The inventive mechanism allows higher performance of programs

utilizing speculative execution. Operating system policy decisions and caching of translation information can operate in the presence of speculative

execution without the expense of unnecessarily deferred exceptions or the

expense of emulating instructions in order to defer expensive exceptions.

Thus, allowing automatic hardware deferral of certain exceptions and efficient

hardware deferral under explicit software control can lead to higher

performance through a reduced number of speculative check faults which are more easily resolved at speculative load time than at the non-speculative use

of the load data. Higher performance also arises from more efficient

mechanisms to defer exceptions which are too expensive to resolve at the time of the speculative load, or must be deferred until a non-speculative use.

Although the present invention and its advantages have been

described in detail, it should be understood that various changes,

substitutions and alterations can be made herein without departing from the

spirit and scope of the invention as defined by the appended claims.

Claims

WHAT IS CLAIMED IS

1. A system 300 that provides operating system 320 control of a hardware 330 deferral of an exception that has occurred in the

execution of an instruction in an application 310, the system comprising:

means 104 for determining whether the instruction is speculative;

means 105 for communicating first information, between the

operating system and the hardware, about whether the exception is of a

type which is to be automatically deferred by the hardware;

means 107 for communicating second information, between the

operating system and the application, about whether the operating system will attempt to recover from the exception prior to deferral; and

means 102 for communicating third information, between the

operating system and the hardware, that indicates whether the hardware should defer the exception based upon at least one of the first information

and the second information, and whether the instruction is speculative.

2. The system of claim 1 , wherein:

if the first information 105 indicates that the exception should be

automatically deferred and if the second information 107 indicates that the operating system will not attempt to recover from the exception prior to deferral and the instruction is speculative 104, then the hardware will

defer the exception 109.

3. The system of claim 1 , wherein: if the first information 105 indicates that the exception should not be automatically deferred, then a means for handling exceptions in the

operating system is invoked 110.

4. The system of claim 1 , wherein:

if the second information 107 indicates that the operating system

will attempt to recover from the exception prior to deferral, then a means

for handling exceptions in the operating system is invoked 110.

5. The system as in claim 3 or 4, wherein the means for handling exceptions comprises:

a first means 202 for attempting fault resolution;

wherein if the first means is successful 204, then the third

information 102 will indicate that exception is resolved and that the

hardware should not defer the exception 108.

6. The system of claim 5, wherein the first means was not

successful, and the means for handling further comprises:

means 207 for determining if the operating system chooses to defer the exception;

wherein if the operating system chooses to defer the exception 207 and the instruction is speculative 205, then the third information will

indicate that hardware should defer the exception 102.

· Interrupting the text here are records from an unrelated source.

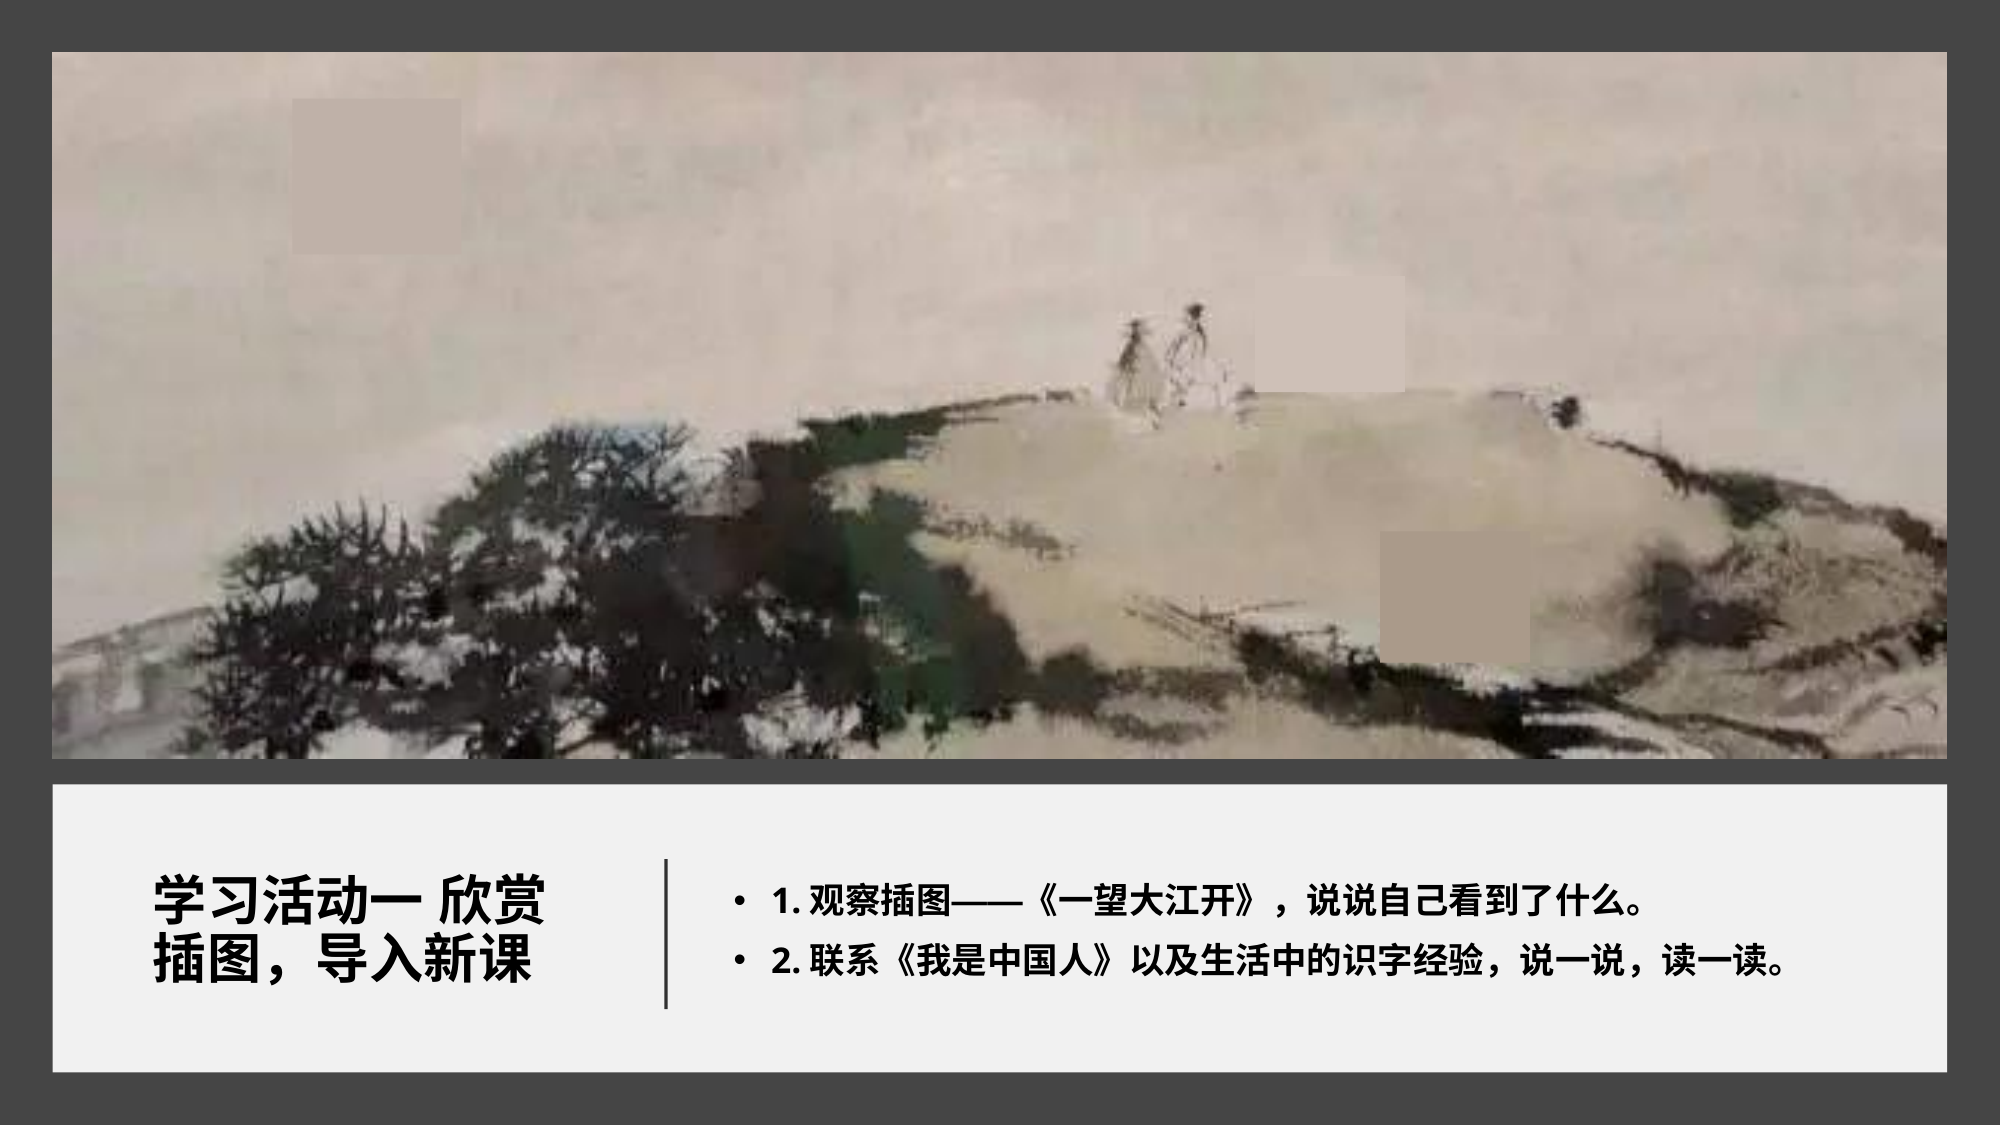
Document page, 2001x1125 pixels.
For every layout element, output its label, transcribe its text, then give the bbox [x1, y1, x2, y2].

title 学习活动一 欣赏插图，导入新课 [138, 821, 612, 1043]
text_box [0, 0, 2000, 1125]
picture [52, 52, 1947, 759]
list 1.观察插图——《一望大江开》，说说自己看到了什么。 2.联系《我是中国人》以及生活中的识字经验，说一说，读一读。 [718, 821, 1863, 1043]
text_box [52, 783, 1948, 1073]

7. The system of claim 6, wherein the operating system

chooses not to defer the exception 207, and the means for handling

further comprises:

a second means 208 for attempting fault resolution;

wherein if the second means is successful, then the third

information will indicate that exception is resolved and that the hardware

should not defer the exception 204.

8. The system of claim 7, wherein:

the second means 208 was not successful;

the instruction is speculative 210; and the third information 213 indicates that hardware should defer the

exception.

9. The system of claim 8, wherein: the second means 208 was not successful;

the instruction 210 is not speculative; and

the application is interrupted 211.

10. The system as in any of claims 1 -10, wherein:

the instruction is a speculative load 104, 205, 210.